Google recently launched three new cloud storage options: Cloud Storage FUSE for Artificial Intelligence (AI) applications that require file system semantics, a parallel file system Parallelstore for demanding AI and HPC applications that use GPUs, and NetApp Volumes for enterprise applications running in the cloud.
Cloud Storage FUSE was already available as an open-source version, allowing objects in Cloud Storage buckets to be accessed as files mounted as a local file system. The company enhanced it with new levels of portability, reliability, performance, and integration targeting AI Workloads. In a Google blog post, the authors Marco Abela, product manager, and Akshay Ram, senior product manager at Google, explain:
The new Cloud Storage FUSE is particularly important for AI workloads. Because applications can access data directly (rather than downloading it locally), there’s no custom logic to implement and less idle time for valuable resources like TPUs and GPUs while the data is copied over. Further, a new Cloud Storage FUSE CSI driver for Google Kubernetes Engine (GKE) allows applications to mount Cloud Storage using familiar Kubernetes API, and it’s offered as a turn-key deployment managed by GKE.
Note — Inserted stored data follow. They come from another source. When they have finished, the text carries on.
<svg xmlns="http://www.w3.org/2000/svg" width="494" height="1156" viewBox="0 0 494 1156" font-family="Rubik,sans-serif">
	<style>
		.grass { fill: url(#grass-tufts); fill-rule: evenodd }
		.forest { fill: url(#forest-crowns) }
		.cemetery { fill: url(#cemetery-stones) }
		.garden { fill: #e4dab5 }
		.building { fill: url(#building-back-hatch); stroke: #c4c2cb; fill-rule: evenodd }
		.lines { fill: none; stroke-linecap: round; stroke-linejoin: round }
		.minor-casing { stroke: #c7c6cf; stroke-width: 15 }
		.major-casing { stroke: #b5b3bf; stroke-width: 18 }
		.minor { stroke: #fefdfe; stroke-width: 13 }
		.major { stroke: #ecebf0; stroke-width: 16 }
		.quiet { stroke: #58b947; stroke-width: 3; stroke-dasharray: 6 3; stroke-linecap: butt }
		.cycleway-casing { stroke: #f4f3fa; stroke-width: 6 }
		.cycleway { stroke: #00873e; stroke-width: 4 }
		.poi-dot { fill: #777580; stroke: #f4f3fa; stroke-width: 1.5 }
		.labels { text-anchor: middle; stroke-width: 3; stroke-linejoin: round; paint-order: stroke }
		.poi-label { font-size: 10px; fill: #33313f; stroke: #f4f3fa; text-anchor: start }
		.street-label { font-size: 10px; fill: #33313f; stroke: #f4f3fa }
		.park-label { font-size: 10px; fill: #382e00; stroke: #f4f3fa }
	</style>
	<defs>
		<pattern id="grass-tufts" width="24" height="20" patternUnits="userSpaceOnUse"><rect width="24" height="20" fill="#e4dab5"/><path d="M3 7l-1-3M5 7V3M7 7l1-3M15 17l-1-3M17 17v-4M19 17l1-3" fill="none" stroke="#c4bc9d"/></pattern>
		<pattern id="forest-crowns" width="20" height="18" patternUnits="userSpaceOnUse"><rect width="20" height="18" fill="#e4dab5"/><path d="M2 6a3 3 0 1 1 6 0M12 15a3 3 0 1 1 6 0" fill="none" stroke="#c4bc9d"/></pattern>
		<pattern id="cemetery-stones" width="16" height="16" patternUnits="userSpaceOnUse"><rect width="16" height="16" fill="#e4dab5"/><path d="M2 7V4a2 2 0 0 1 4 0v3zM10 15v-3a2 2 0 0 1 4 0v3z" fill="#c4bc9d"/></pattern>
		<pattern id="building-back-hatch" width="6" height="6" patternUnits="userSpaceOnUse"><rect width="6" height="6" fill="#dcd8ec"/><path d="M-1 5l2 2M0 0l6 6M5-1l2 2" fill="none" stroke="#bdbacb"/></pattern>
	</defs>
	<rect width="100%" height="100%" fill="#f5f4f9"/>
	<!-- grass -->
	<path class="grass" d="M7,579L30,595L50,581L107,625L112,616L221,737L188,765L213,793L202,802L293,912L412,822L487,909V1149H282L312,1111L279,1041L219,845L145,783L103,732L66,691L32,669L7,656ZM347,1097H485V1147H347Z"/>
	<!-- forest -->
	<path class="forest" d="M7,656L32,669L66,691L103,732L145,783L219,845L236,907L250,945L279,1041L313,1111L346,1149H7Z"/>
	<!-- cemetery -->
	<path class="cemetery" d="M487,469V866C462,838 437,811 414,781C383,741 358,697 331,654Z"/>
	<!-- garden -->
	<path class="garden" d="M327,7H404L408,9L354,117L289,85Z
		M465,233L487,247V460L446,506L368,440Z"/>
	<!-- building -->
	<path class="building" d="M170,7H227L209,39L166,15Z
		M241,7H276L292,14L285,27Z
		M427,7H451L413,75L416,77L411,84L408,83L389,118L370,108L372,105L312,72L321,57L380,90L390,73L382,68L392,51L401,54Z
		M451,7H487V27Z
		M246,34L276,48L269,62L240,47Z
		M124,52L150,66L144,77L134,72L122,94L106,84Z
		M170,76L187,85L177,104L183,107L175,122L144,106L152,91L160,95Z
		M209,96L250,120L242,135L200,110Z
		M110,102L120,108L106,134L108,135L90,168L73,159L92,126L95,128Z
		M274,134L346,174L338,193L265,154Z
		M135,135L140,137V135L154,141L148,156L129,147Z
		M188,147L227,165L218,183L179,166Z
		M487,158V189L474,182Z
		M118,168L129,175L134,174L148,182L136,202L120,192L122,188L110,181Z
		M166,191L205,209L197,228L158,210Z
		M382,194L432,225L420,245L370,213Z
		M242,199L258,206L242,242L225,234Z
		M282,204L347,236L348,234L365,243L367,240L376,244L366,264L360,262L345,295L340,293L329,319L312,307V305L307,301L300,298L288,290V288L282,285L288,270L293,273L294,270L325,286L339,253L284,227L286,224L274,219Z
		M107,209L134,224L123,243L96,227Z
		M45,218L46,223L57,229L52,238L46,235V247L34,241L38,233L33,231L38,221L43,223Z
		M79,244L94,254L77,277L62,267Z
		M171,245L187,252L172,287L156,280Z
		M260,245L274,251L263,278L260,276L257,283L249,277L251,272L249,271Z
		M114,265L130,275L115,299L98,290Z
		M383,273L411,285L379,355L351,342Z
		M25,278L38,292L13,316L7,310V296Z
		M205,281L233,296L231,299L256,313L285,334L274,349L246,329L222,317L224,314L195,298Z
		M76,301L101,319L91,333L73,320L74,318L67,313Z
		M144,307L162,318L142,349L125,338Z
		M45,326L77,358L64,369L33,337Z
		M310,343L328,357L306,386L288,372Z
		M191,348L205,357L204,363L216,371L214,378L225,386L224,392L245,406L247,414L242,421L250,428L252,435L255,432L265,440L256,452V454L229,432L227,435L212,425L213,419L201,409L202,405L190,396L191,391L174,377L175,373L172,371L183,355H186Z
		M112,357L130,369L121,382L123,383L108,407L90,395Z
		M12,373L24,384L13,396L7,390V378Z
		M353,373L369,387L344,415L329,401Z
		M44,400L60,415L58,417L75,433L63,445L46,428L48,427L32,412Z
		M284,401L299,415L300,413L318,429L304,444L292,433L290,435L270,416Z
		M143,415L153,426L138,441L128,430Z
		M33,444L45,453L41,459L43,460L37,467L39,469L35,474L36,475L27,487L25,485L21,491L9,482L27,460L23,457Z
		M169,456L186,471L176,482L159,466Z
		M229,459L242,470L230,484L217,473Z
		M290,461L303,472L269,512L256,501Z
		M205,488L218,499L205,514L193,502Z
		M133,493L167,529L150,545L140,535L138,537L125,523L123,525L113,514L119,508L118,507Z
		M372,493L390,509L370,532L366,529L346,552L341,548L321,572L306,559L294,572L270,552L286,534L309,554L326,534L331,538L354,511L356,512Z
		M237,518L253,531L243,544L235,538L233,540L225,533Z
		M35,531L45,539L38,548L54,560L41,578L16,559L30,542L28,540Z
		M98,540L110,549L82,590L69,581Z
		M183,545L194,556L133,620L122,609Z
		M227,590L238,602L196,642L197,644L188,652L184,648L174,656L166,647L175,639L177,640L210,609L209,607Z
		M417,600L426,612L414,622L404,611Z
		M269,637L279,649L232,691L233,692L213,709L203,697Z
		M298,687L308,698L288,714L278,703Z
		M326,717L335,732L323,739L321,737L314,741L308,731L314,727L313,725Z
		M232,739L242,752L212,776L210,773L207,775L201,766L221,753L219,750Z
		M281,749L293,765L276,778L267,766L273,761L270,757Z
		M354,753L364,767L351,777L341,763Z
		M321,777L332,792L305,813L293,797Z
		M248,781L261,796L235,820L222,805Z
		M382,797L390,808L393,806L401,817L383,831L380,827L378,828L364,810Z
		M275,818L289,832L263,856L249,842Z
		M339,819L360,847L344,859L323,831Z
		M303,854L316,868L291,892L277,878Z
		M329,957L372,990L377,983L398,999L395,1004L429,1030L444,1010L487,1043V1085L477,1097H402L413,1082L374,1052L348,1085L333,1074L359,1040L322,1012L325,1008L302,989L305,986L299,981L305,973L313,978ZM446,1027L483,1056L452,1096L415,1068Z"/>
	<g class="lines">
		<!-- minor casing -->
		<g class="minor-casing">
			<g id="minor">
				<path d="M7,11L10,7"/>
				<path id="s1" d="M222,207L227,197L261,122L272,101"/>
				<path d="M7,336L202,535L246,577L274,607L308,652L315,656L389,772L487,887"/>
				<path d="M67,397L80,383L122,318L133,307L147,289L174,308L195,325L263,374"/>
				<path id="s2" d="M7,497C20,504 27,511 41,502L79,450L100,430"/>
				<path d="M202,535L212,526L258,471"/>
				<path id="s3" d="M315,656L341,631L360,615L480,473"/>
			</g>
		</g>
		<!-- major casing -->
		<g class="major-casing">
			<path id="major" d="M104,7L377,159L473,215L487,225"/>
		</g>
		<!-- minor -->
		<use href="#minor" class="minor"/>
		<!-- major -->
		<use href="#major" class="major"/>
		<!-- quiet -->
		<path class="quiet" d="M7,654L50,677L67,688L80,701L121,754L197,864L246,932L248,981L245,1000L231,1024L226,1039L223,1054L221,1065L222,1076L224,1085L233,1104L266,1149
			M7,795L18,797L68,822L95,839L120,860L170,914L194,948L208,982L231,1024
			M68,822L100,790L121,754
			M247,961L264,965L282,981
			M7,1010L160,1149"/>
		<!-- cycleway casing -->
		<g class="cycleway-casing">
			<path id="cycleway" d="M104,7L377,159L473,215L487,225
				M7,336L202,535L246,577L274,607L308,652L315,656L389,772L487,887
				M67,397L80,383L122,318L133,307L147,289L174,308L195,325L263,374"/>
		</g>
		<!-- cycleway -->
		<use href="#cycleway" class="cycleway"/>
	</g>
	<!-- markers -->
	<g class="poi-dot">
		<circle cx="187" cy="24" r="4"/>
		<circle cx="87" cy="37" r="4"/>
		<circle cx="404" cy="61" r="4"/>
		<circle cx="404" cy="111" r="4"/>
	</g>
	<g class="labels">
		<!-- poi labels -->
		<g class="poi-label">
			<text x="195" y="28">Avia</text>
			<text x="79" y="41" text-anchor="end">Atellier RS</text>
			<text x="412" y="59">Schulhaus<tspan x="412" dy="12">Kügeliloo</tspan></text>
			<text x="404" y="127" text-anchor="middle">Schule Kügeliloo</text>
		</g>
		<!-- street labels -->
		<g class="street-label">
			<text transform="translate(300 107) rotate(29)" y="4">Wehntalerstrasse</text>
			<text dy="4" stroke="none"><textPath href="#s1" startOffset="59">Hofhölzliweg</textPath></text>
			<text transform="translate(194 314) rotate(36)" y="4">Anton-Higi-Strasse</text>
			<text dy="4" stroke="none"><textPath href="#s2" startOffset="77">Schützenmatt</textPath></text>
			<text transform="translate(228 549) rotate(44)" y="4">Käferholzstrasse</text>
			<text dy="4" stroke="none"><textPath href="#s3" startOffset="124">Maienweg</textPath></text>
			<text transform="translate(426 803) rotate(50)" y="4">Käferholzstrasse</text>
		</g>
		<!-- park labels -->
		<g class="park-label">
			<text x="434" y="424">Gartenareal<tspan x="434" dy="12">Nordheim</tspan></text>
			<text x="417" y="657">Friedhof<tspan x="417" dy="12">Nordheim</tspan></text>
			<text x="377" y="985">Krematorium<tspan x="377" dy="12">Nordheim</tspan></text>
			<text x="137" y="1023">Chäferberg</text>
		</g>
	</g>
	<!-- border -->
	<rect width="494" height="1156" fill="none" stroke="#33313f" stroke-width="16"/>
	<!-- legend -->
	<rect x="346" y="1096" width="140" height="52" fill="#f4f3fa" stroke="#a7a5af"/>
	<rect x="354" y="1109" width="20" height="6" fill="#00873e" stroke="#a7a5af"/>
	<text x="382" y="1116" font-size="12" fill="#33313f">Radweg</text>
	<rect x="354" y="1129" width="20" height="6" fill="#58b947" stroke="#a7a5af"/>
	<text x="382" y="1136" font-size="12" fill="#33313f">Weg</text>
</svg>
Overview of Cloud Storage FUSE (Source: Google blog post)
J.W. Davis, a Cloud evangelist, commented on the availability of FUSE file systems in GKE in a tweet:
This seems destined for many disasters. Useful for a very narrow range of use cases; most will misuse it and suffer.
In addition to Cloud Storage FUSE for AI applications, the company announces a private preview of a parallel file system called Parallelstore that helps users stop wasting precious GPU resources while at the same time, they wait for storage I/O by providing a high-performing parallel file storage solution for AI/ML and HPC workloads. The solution is based on the next-generation Intel Distributed Asynchronous Object Storage (DAOS) architecture.
Sameet Agarwal, VP/GM, Storage, and Sean Derrington, group product manager, Storage, explain in a Google blog post on the new cloud storage options:
Based on the next-generation Intel DAOS architecture, all compute nodes in a Parallelstore environment have equal access to storage, so VMs can get immediate access to their data. With up to 6.3x read throughput performance compared to competitive Lustre Scratch offerings., Parallelstore is well suited for cloud-based applications that require extremely high performance (IOPS and throughput) and ultra-low latency.
Finally, the third new cloud storage option is NetApp Volumes, a fully Google-managed, high-performance file storage service. This storage option is designed for enterprises that want to migrate their applications on top of NetApp storage arrays on-premises to the cloud. The service provides the capability to increase volumes from 100GiB to 100TiB for maximum scalability, implement ONTAP data management for hybrid workloads, and run either Windows or Linux applications as virtual machines without refactoring.
When asked by InfoQ about what is driving this investment from Google, here is what Derrington had to say:
As AI has become instrumental in automating data management, organizations are turning to the cloud to deliver the right storage solution for the right application. With Google Cloud’s new AI-optimized storage offerings, Cloud Storage FUSE and Parallelstore, we’re helping customers adapt to complex AI workloads by offering tailored storage solutions that simplify operations, unlock innovation, reduce costs, and more.
Cloud Storage FUSE and NetApp Volumes are available through the Google Cloud Console, while the Parallel Store is through a Google account manager.